▸ **PROVIDED ENTRIES**
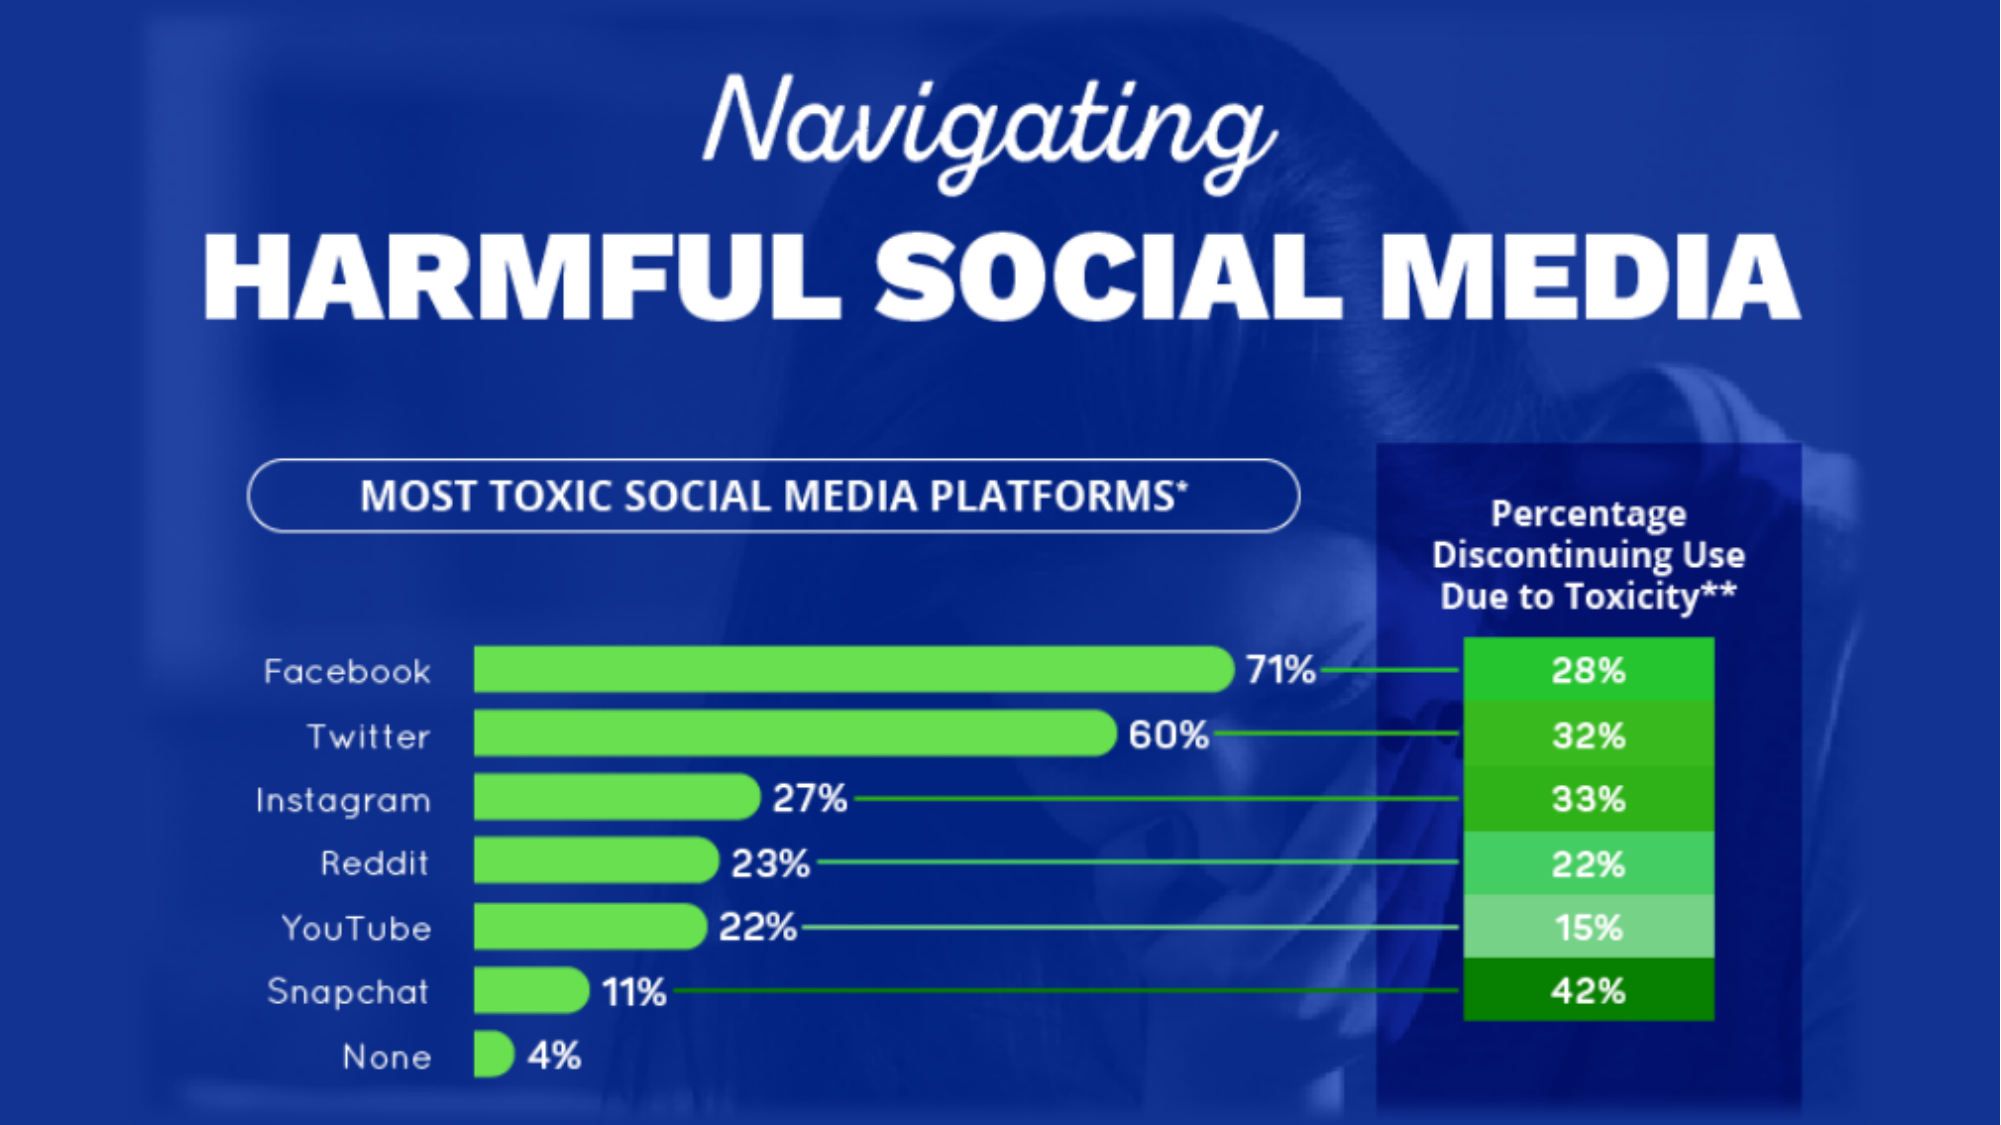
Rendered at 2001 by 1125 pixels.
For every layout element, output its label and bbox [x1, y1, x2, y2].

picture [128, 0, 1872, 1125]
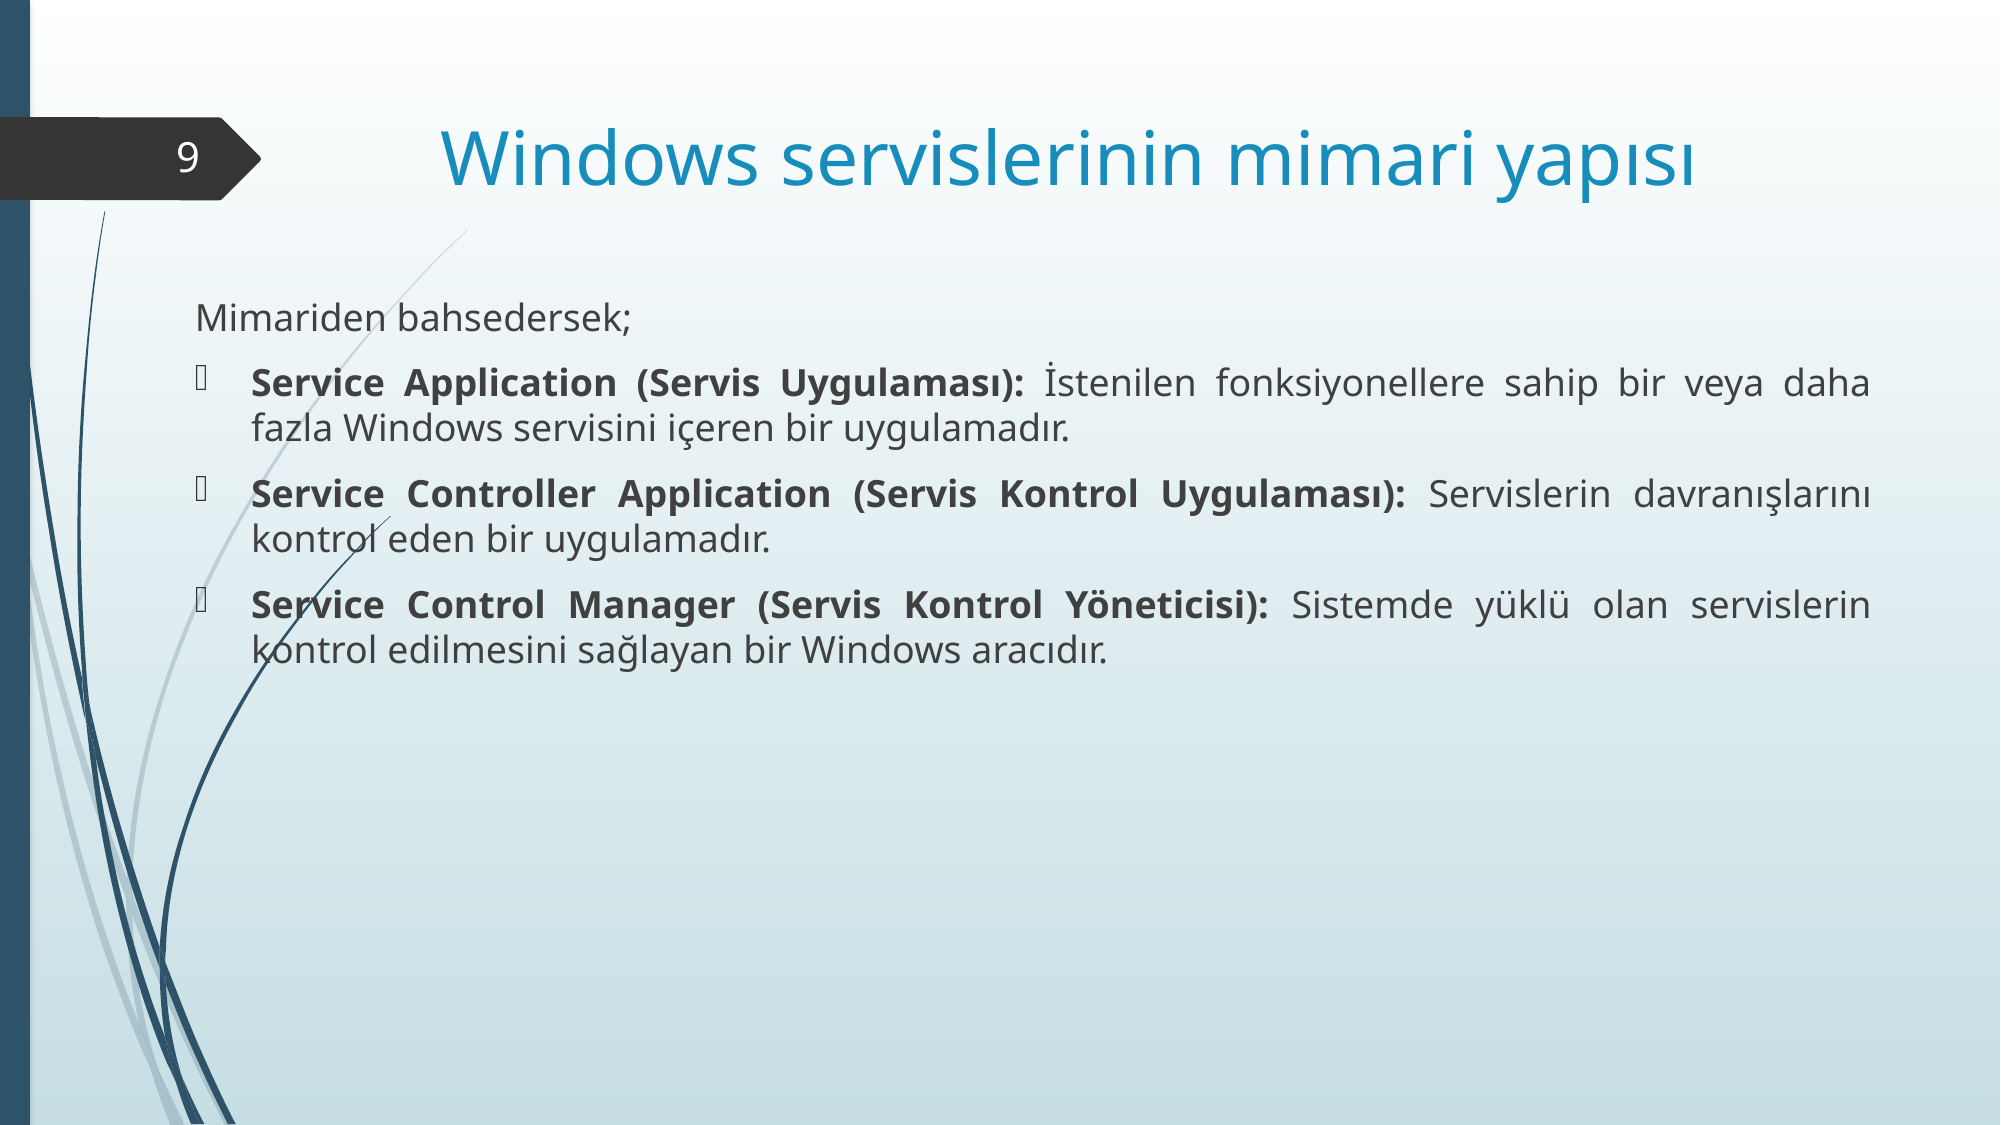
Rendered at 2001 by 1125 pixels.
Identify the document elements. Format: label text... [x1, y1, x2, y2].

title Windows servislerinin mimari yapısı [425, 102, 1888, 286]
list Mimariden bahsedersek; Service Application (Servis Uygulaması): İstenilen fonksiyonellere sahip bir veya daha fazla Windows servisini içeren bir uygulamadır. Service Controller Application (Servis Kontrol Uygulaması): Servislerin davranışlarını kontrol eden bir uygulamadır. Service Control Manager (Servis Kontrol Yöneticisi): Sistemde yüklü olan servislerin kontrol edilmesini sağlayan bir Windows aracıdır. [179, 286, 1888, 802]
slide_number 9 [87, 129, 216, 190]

▸ **EXERCISE BRIEF**
In the records above, return only the line that contains "Identify the document" and every line after it through the last, exactly as they appear.

▸ **OUTPUT OF THE EXERCISE**
Identify the document elements. Format: label text... [x1, y1, x2, y2].

title Windows servislerinin mimari yapısı [425, 102, 1888, 286]
list Mimariden bahsedersek; Service Application (Servis Uygulaması): İstenilen fonksiyonellere sahip bir veya daha fazla Windows servisini içeren bir uygulamadır. Service Controller Application (Servis Kontrol Uygulaması): Servislerin davranışlarını kontrol eden bir uygulamadır. Service Control Manager (Servis Kontrol Yöneticisi): Sistemde yüklü olan servislerin kontrol edilmesini sağlayan bir Windows aracıdır. [179, 286, 1888, 802]
slide_number 9 [87, 129, 216, 190]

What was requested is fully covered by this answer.